**本文**.
※ ※ ※

「テムズとともに」を読んで①
書籍
皇室というとはるか遠い、別世界という思いがあって、
皇室のニュースはスルーばかりしてきました。
失礼ながら、世間知らずでわがまま、そんな風にも思っていました。
けれど天皇ご一家のニュースを拝見しているうちに、
ご一家が醸し出す何とも言えない温かさに引き寄せられました。
温かさだけではない。
言葉や表情に現れる重厚な奥行きや幅広さ、
それがごく自然に発せられるところに、私はすっかり魅了されたのです。
「なんて素敵なご一家なんだろう」と。
今年6月、両陛下はインドネシアをご訪問された。
そのとき見せた皇后さまの、周囲を和ませるお心遣いやお茶目な一面、
さらに陛下による記者の囲み取材というサプライズに、
おふたりは本当に豊かな心をお持ちなんだな、と。
それが安心と共感につながりました。

※ ※ ※

**指示**.
本文によると、今年6月に両陛下が訪問した国はどこですか？

コレクションの保存品:
※ ※ ※

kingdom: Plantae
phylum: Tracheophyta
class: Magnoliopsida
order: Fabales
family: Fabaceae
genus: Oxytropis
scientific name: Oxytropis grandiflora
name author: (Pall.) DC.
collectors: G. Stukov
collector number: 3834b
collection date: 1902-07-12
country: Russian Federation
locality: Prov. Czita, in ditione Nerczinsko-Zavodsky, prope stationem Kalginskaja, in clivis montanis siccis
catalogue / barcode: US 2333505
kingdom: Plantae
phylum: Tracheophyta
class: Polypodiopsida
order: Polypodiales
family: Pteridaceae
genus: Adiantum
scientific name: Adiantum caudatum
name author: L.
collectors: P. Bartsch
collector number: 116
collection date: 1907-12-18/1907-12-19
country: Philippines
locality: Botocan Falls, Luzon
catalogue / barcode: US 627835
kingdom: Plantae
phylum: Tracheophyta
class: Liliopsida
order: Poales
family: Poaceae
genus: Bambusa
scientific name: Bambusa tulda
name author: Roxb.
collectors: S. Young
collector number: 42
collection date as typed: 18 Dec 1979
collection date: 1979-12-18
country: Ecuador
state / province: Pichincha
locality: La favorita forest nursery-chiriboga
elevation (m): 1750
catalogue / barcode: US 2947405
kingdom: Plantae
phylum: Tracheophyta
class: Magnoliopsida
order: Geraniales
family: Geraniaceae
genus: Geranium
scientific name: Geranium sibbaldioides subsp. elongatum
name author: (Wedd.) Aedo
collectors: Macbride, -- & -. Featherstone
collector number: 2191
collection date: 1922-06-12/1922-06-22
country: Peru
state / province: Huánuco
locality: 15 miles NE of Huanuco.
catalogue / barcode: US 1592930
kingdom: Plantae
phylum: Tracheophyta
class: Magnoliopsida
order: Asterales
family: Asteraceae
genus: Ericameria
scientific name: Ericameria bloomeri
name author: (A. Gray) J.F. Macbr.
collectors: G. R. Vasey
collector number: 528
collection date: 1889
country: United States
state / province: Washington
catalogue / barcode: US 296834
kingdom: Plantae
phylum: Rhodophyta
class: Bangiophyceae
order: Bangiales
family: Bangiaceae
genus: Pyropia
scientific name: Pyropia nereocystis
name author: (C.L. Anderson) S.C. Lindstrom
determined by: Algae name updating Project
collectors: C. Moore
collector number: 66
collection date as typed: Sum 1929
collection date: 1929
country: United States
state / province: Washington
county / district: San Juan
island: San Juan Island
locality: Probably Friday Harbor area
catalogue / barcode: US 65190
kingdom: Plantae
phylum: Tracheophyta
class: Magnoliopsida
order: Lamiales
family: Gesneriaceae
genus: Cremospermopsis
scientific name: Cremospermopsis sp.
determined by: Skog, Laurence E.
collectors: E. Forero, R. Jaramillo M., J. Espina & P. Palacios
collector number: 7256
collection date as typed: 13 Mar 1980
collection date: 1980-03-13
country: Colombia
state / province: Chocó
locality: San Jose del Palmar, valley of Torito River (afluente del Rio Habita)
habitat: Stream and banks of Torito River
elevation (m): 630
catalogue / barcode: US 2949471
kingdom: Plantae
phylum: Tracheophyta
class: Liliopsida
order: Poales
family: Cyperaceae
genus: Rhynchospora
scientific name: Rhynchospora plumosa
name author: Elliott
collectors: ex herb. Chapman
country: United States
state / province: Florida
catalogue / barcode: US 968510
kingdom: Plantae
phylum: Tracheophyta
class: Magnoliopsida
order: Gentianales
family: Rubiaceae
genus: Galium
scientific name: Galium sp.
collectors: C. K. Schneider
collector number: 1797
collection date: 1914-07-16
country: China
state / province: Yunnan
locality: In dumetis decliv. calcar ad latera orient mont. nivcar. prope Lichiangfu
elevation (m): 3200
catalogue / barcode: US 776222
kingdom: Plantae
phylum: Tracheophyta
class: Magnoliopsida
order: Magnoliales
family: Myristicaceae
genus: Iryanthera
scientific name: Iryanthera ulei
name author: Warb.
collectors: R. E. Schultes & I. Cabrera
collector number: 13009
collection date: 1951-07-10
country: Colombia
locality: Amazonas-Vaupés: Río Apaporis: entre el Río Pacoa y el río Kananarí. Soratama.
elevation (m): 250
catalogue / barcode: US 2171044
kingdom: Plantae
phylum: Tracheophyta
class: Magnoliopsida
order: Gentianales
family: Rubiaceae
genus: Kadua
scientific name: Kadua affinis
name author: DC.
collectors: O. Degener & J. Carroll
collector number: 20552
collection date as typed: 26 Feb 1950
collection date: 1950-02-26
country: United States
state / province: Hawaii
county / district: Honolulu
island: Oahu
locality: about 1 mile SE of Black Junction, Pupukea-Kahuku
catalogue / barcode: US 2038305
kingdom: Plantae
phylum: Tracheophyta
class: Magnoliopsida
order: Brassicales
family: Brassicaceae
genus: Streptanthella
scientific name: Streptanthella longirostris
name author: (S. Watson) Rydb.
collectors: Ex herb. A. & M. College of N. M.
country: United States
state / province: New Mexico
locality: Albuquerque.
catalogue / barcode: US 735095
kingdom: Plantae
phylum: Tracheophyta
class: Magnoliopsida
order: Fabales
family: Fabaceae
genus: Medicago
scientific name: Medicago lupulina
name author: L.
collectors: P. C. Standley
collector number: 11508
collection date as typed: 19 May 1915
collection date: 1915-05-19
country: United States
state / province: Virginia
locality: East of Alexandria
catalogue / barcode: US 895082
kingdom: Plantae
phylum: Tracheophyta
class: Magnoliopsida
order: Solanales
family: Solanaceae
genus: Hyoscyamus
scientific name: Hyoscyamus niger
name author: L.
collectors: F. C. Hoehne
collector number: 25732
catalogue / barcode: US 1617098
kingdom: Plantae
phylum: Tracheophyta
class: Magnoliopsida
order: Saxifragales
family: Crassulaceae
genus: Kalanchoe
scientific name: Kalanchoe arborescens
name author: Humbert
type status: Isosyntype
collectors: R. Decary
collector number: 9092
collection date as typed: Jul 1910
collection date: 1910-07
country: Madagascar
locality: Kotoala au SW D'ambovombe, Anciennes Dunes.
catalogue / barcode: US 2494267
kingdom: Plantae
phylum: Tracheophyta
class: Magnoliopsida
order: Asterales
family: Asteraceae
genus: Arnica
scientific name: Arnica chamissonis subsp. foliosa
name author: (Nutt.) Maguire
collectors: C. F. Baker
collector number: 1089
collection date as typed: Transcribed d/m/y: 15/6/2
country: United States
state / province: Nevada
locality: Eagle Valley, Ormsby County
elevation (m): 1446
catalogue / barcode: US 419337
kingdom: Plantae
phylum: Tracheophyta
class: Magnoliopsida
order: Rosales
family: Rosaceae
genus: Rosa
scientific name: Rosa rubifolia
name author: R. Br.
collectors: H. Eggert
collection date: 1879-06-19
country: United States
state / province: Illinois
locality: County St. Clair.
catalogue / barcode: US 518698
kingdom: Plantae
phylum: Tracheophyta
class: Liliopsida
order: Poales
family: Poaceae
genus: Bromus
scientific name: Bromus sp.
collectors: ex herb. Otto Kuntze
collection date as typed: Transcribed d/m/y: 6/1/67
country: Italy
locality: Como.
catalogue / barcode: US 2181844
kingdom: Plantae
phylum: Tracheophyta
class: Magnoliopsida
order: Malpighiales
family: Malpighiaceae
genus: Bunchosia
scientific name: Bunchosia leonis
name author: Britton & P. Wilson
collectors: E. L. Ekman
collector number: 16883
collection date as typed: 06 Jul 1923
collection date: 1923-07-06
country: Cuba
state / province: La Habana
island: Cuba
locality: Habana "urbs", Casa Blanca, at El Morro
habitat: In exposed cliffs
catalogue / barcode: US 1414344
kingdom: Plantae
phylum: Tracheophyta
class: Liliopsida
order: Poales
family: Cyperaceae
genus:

※ ※ ※

**解答**.
インドネシアです。